И тем не менее, я берусь призвать вас к рассудительности и спокойствию. Берусь призвать к созидательной деятельности, несмотря на утрату и душевную боль. Я призываю жить и трудиться во благо родной страны, во благо каждого из вас и во имя будущего. Будущего без террористов, будущего нравственного, будущего с материальным благополучием и высокой культурой.

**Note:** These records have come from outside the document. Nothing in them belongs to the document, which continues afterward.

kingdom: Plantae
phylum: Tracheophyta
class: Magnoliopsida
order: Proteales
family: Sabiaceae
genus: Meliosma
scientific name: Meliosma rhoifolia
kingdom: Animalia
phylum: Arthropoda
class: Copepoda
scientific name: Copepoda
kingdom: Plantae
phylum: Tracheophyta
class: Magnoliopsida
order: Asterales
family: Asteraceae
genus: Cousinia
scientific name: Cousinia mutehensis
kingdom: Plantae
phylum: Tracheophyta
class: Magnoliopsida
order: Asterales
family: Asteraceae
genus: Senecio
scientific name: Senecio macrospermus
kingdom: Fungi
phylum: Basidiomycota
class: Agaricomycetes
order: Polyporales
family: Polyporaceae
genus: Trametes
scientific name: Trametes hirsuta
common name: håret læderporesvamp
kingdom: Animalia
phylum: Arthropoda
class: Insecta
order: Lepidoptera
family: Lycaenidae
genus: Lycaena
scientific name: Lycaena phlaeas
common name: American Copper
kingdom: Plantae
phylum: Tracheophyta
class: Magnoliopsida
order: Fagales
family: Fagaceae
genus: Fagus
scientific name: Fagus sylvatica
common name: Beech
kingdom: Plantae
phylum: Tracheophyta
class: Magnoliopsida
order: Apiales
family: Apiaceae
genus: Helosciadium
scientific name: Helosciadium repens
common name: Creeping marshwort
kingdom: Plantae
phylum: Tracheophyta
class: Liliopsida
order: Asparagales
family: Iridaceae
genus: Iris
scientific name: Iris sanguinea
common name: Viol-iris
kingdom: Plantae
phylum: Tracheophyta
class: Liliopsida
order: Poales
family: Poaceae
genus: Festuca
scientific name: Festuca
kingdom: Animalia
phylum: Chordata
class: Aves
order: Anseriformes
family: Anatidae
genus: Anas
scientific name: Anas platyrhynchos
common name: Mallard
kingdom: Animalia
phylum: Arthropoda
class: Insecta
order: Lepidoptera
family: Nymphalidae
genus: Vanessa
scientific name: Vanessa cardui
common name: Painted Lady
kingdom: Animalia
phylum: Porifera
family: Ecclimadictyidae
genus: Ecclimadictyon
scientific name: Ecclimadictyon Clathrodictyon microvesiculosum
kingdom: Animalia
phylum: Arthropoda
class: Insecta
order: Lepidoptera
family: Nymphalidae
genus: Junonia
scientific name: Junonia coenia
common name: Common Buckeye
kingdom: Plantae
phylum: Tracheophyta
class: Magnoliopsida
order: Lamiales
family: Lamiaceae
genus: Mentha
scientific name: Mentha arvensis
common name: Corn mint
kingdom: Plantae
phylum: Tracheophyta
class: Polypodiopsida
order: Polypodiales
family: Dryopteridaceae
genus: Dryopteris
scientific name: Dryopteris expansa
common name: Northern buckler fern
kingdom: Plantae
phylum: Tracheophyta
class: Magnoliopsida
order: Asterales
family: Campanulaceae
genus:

Да… Не увидите вы больше на своих экранах, сколько бы ни переключали телевизор, близких вашему сердцу популярных ведущих и шоуменов. Не побалуют они вас больше остротами в своем понимании. Не наставят вас на истинный путь. Безжалостные бетонные блоки Доронинского МХАТа навсегда прикрыли их светлые лики от кинокамер и фотовспышек. Да… больше не увидите вы их. Не получите желанного автографа, рукопожатия или призовой кофеварки из рук своих кумиров. Однако не падайте духом, дорогие телезрители! Оглянитесь вокруг! Как прекрасны в июньский полдень дикие цветы и зеленые луга! Как чудесно море в тихую или ненастную погоду! Как чарует стук дятла, крик иволги или всплеск судака! Как волшебно созерцать картины! Как здорово читать книги! Вы только попробуйте, граждане!
Как талантливы и многолики русские театры! Какой праздник – хорошие фильмы! Как чудесно, в конце концов, варить картошку и смотреть на искорки ночного костра! Не отчаивайтесь! И не скорбите!